— WHAT TO DO —
[a] From the blog excerpt below, reproduce word for word the part that opens with the words containing "Apr 8 03: metropolitan" and closes with "my key ring.".
[b] According to the blog excerpt, on what date is the MTA subway token being phased out?

— SOURCE PASSAGE —
··········

Apr 8 03: metropolitan moment
The MTA subway token is being phased out forever on May 4. You won’t be able to buy them after this Saturday, for that matter. I’m not one of the folks who sees this as a sign of the Apocalypse; I made the jump to the Metrocard almost immediately, and the whole flat-fee-for-30-days’-transit thing is a godsend. But I liked the tokens. They were tactile in a way that the Metrocard isn’t. They had old-fashioned charm. I bought a couple the other day, just for nostalgia’s sake. One of them is now on my key ring.
But, as the NY Times points out, the death of the subway token will also mean the end of a particulary scary form of urban crime: token sucking. (Requires free registration to read the article.) Sari sent me the link, with the one-line comment “This has got to go on the blog.” No kidding. Enjoy.
continued geekery
More on the Z machine, courtesy the BBC. It mentions that the tank is full of seawater, which is a lovely idea.
Apr 7 03: if you can read this
then it means that our cable modem continued to work long enough for me to post this. The nice fix-it man came today. Lo, even seven hours later, it is still fixed.

··········

— AVAILABLE DATA —

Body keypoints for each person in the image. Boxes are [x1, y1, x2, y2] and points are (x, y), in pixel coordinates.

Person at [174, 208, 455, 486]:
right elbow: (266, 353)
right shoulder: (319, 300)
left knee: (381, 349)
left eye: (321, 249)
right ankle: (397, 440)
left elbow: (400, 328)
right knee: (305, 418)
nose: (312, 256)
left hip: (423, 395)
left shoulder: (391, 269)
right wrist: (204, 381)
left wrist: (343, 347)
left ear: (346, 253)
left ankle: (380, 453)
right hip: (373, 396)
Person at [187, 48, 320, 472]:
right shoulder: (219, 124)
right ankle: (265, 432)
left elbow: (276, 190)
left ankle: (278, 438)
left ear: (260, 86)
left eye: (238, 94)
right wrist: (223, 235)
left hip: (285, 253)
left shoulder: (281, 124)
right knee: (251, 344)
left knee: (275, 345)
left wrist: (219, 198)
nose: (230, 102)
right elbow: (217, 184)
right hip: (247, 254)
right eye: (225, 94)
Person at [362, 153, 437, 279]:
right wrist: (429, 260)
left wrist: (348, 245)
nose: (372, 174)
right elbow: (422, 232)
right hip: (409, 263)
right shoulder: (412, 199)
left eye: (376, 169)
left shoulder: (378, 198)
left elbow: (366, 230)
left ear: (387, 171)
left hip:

··········

— RESPONSES FOR EACH TASK —
[a]
Apr 8 03: metropolitan moment
The MTA subway token is being phased out forever on May 4. You won’t be able to buy them after this Saturday, for that matter. I’m not one of the folks who sees this as a sign of the Apocalypse; I made the jump to the Metrocard almost immediately, and the whole flat-fee-for-30-days’-transit thing is a godsend. But I liked the tokens. They were tactile in a way that the Metrocard isn’t. They had old-fashioned charm. I bought a couple the other day, just for nostalgia’s sake. One of them is now on my key ring.

[b] May 4.